For monthly maintance cost i wouldnt have a clue.....sorry.

You should go to your LFS and ask them to give you like a quote for everything you plan on getting to start it off. 

Good Luck


----------



## caferacermike (Oct 3, 2006)

If you do some searches you'll see several "startups" with prices. Check out the 42g bowfront FOWLR from last week.

Standard maintenance costs would be difficult to estimate based upon several factors. Your choices for lighting and pumps will determine your wattage demands. For example some folks will cut corners on return pumps buying a cheap one to save a buck. Well a 900GPH submersible pump could easily run you as much as 200W per hour to run as opposed to an Ehiem 1262 running at about 65W per hour. That's up to 3 times as much cost each hour, 24 hours a day. For a FOWLR you may only want about 3 T-5 as opposed to high wattage metal halides. It becomes difficult to figure as energy costs vary wildly across the country.
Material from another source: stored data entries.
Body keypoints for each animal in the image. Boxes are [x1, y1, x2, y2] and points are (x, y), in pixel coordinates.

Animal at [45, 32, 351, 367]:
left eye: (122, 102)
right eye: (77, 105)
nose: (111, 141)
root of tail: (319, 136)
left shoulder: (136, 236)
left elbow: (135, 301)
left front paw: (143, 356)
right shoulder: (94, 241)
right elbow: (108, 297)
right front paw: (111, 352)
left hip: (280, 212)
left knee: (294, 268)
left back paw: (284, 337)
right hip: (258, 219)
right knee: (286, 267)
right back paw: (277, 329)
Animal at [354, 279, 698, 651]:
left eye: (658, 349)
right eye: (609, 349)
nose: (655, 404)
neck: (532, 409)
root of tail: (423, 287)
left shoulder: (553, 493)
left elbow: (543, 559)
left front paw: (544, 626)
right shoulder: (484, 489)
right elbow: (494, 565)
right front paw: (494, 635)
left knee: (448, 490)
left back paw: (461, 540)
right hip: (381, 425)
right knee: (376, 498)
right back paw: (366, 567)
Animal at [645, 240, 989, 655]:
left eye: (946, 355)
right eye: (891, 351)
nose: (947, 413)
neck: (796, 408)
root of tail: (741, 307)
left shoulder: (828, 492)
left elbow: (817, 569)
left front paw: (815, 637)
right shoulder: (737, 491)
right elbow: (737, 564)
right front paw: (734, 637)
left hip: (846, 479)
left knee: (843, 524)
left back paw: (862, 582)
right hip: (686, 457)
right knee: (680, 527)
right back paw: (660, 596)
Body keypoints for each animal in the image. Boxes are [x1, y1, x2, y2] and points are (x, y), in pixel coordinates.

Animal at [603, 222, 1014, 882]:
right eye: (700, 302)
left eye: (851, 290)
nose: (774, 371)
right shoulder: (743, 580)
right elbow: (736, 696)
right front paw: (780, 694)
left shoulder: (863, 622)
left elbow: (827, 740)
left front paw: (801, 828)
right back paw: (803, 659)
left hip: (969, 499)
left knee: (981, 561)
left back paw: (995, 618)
If you know the specs for all of your electrical needs you could visit http://reefcentral.com/calc/tank_elec_calc.php to try and get an idea of what your monthly electrical cost would run. 

Other factors such as brands of salt can make a difference.

My estimates for you would be:
Simple electrics totaling about 235KWh per month at $0.17 AKWH= $40 a month.

Food supplies based upon average fish sizes for 50g, about $10 a month.

$50 for a bucket of salt @ 200G, 20G water changes per month, $5 of salt.

Misc, $10.

I'd figure about $65-70 for an average 50-60G FOWLR, not including fish, rock, or anything else.


----------